The property which was the subject of the involuntary sale had been used by petitioner in connection with his poultry business. He admits that he did not thereafter engage in the poultry business and that the proceeds realized from the sale were used to purchase two houses for rental purposes, the furniture and appliances for these houses, a partnership interest in a gasoline service station, and later, the other partner’s interest in said business.

Section 112 (f), I. R. C. 1939, is a relief provision which recognized the inequity that sometimes results when a taxpayer’s property is taken and he is compelled to take a profit when what he desires is to replace the property taken. Francis V. DuPont et al., Executors, supra. If the taxpayer replaces the converted property he can secure nonrecognition of the involuntary gain. But, as the statute states, the property acquired must be “similar or related in service or use to the property so converted.” We have said the test as to whether the property acquired is similar or related in service or use to the property converted is a functional one. Washington Market Co., 25 B. T. A. 576; Paul Haberland, 25 B. T. A. 1370; Davis Regulator Co., 36 B. T. A. 437; Lynchburg National Bank & Trust Co. v. Commissioner, 208 F. 2d 757, affirming 20 T. C. 670; Steuart Bros., Inc., 29 T. C. 372.

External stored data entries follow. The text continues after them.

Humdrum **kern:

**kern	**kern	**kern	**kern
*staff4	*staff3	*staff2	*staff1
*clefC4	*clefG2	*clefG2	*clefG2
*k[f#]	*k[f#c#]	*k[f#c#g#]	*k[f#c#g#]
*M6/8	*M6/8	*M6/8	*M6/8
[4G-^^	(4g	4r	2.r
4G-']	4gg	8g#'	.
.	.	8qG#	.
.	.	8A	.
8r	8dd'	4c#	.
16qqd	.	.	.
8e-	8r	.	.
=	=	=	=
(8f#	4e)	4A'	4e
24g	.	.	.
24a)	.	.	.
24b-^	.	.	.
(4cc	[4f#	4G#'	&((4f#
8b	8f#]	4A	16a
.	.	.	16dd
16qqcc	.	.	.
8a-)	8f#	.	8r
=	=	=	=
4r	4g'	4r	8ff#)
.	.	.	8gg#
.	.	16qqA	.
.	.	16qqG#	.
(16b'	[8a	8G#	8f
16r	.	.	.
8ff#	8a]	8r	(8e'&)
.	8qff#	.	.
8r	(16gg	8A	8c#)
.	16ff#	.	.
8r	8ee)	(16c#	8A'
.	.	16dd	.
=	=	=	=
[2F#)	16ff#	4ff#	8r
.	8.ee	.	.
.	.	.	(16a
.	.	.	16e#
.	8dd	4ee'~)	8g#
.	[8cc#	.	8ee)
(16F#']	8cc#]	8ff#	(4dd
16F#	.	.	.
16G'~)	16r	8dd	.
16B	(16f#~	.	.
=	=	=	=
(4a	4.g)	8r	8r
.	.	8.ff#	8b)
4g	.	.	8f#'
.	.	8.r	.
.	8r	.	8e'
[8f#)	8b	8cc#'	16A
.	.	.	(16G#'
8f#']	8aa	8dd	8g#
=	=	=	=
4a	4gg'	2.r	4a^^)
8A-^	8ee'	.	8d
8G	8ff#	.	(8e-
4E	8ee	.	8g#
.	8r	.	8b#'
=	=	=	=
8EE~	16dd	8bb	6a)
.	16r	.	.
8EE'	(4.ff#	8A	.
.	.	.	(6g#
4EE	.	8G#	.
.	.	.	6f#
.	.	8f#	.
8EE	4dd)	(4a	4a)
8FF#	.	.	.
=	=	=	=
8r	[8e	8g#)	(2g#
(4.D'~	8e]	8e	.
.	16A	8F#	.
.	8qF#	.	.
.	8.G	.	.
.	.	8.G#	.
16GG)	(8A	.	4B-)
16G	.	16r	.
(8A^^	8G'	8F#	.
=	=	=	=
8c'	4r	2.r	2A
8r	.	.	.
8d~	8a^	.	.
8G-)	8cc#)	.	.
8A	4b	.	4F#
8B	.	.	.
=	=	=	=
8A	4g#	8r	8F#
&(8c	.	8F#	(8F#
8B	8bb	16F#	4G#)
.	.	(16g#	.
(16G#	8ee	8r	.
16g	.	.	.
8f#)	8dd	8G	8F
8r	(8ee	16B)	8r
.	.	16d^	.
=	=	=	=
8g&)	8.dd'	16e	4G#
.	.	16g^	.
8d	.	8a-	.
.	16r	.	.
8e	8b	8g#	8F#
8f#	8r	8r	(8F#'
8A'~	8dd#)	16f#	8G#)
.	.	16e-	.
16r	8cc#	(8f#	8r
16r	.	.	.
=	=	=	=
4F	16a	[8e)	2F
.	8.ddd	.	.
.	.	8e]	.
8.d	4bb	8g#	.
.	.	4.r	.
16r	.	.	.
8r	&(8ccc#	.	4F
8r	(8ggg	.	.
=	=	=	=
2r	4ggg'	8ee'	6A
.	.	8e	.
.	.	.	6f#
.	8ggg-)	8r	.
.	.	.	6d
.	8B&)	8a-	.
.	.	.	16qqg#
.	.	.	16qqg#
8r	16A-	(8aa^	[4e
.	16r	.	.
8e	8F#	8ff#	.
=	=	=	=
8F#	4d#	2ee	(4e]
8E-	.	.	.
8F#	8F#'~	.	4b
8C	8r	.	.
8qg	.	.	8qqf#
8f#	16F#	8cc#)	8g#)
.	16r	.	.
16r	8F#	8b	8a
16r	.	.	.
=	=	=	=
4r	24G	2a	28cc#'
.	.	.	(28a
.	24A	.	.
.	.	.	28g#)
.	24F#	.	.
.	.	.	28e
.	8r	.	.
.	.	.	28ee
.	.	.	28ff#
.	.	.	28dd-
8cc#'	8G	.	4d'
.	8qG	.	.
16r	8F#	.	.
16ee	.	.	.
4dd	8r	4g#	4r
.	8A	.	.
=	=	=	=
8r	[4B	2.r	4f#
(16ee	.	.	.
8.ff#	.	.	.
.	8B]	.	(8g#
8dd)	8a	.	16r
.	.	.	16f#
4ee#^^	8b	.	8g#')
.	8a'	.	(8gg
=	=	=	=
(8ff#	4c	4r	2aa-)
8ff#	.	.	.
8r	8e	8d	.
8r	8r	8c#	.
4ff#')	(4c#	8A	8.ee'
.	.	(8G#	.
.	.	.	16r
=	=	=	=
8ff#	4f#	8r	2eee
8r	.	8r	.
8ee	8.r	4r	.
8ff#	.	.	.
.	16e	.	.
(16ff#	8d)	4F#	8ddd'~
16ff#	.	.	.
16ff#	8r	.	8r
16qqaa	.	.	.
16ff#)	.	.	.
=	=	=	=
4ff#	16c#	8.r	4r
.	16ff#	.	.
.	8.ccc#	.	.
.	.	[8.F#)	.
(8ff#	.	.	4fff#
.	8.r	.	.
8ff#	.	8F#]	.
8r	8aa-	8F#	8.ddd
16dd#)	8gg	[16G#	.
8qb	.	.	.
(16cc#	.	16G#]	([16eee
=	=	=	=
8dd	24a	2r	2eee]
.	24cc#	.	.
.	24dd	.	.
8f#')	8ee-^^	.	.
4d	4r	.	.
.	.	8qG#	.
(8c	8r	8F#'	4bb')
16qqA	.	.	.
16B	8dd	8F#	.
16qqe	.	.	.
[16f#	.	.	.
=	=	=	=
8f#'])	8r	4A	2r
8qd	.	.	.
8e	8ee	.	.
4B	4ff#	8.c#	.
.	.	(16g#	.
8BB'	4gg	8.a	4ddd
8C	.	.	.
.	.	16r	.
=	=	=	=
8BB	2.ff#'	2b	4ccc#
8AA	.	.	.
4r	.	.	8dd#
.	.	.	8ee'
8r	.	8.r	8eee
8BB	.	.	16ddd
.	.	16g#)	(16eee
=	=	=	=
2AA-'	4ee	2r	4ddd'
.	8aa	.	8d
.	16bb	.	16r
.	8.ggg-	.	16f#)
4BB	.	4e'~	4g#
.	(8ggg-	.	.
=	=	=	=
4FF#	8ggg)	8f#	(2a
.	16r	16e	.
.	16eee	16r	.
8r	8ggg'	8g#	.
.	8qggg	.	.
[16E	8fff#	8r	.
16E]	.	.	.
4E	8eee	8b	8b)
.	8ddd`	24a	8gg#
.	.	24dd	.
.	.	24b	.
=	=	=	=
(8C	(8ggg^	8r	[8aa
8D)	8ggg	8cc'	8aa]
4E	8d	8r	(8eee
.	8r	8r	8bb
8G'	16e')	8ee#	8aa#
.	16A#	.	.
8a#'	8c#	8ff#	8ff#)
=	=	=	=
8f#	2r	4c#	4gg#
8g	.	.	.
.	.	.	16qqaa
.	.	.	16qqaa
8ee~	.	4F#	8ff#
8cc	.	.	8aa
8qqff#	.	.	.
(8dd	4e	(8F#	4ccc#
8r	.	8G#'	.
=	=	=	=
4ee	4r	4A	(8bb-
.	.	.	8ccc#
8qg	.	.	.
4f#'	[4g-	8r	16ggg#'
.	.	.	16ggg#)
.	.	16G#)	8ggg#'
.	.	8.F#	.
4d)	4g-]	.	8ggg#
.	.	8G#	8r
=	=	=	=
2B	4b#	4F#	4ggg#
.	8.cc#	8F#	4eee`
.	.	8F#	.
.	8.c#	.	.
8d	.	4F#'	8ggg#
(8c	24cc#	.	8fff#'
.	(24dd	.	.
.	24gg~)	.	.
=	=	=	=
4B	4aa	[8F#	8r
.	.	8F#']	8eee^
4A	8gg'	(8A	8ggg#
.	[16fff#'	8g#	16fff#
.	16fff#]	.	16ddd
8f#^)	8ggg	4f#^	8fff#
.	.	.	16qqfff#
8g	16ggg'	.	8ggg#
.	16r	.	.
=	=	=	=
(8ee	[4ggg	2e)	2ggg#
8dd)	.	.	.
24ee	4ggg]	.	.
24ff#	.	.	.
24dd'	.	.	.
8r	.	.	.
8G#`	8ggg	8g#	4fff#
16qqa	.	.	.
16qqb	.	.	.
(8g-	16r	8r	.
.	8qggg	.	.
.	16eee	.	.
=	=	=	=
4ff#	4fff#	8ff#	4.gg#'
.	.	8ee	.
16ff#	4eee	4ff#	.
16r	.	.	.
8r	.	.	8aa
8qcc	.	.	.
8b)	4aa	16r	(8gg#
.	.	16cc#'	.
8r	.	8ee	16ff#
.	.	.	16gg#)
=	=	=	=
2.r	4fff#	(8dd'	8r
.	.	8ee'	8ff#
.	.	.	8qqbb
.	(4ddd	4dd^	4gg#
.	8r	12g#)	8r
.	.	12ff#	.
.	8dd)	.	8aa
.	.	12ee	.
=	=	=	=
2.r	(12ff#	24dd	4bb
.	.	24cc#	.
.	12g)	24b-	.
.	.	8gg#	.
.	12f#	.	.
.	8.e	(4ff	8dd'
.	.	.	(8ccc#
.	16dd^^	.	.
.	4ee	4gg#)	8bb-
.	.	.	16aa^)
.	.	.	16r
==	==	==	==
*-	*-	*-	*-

Petitioner does not argue that the rental houses, furniture and equipment, and gasoline filling station business that he acquired with the proceeds of the sale constitute the acquisition of other property “related in service or use” to the poultry business property that was involuntarily conveyed. His whole argument is an appeal to equity, that Ms property was taken in an involuntary sale and he was “forced” to quit the poultry business and “forced” to replace this business with other investments. Petitioner is seeHng exemption from tax under a tax exemption statute. He must show that he comes “clearly within the terms of the statute allowing the exemption.” Davis Regulator Co., supra. Without agreeing that the equity of the case would favor petitioner, we need only say that this Court is without authority to decide a case merely because equity would seem to favor one party. N. Gordon Phillips, 29 T. C. 47, and Emilie Furnish Funk, 29 T. C. 279.

Decision will be entered for the respondent.